I open those sites but don’t interact with them, i.e. I just capture them. So what I do is always the same, but the results differ. It also doesn’t explain why it’s most often the title and the declaration that’s missing. And if it were because of dynamic content: why does it sometimes work, sometimes not? I really do nothing else than opening the URL, I always read the PDF in DEVONthink, not the site in Safari.
apart from a bunch of broken CSS styles
So if one of these functions didn’t run or if the server were slow when you capture, it might well be that the document is not complete and only part of it gets captured. I’m wondering if “print to DT” might give better results, supposing that the browser’s built-in print function will wait until the page is fully loaded – which DT for obvious reasons doesn’t know about.
@cgrunenberg would have to respond on the AppleScript mechanism as I don’t know if it’s something similar to curl or wget or what.
From what I know of the browser extension, there is nothing that checks if the page is fully loaded. And even if it did, that’s still no guarantee as there are plenty of pages online that don’t load figures until you’ve scrolled to them.
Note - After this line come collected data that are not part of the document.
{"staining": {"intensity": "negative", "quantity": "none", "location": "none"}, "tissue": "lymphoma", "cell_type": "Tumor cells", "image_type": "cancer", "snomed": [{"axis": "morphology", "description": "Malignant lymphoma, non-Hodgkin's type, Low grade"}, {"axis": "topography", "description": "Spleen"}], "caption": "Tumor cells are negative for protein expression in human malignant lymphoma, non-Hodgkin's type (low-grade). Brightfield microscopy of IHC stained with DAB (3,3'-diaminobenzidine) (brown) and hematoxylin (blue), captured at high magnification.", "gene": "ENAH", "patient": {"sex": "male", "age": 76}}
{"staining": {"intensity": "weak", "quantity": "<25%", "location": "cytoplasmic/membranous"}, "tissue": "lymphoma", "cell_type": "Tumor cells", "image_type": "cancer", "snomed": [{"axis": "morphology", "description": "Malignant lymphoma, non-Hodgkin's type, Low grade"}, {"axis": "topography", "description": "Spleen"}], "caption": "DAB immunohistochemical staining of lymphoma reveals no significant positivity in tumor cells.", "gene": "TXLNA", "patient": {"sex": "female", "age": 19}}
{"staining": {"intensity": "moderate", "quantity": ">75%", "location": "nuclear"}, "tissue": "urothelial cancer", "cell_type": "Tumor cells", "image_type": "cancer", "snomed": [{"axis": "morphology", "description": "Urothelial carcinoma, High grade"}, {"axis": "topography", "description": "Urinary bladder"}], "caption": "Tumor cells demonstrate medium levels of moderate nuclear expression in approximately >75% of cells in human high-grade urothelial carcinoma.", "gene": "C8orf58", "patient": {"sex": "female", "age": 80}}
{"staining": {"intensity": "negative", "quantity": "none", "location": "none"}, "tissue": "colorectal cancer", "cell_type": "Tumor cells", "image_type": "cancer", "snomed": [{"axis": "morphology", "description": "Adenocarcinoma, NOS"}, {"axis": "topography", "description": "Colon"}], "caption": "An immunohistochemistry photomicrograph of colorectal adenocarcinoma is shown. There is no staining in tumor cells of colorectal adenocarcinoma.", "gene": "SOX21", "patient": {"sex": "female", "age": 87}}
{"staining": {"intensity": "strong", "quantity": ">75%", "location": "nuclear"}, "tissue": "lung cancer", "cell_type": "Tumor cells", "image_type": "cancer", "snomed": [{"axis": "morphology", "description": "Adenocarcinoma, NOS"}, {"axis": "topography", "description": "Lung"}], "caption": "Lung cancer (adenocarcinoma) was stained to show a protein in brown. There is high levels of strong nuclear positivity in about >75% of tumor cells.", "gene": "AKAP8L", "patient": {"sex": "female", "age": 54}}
The task actually wait until no more data is loaded (plus a small delay). In case of dynamic websites loading stuff on demand/user interaction this might fail though (and some dynamic websites can even scroll endlessly).
I’ve just spent a few nights figuring out how to capture Linkedin pages (also dynamically loaded content) to PDF. It’s a mess basically and you’ll have to resort to hacks to get some kind of result (and even that’s not reliable a 100% of the time). I’ll share my script when I’m happy with them, but you might want to take a look at @mhucka’s PDF capturing scripts (hacks) that incorporate some scrolling to get better PDF output: devonthink-hacks/auto-convert-web-page-to-PDF at main · mhucka/devonthink-hacks · GitHub
Hmmm … I’m not so sure. If rendering a web page requires loading a lot of resources, some of which come from different domains than the parent page and from different CDNs, then it seems to me that no matter what mechanism you use to access the page, timing issues can come into play because they are due to factors outside of your computer. Also, different users around the world may see different elements appear at different times depending on their geographic location (which affects which CDN servers are reached), which can explain why different people see different results when they try to reproduce the problem.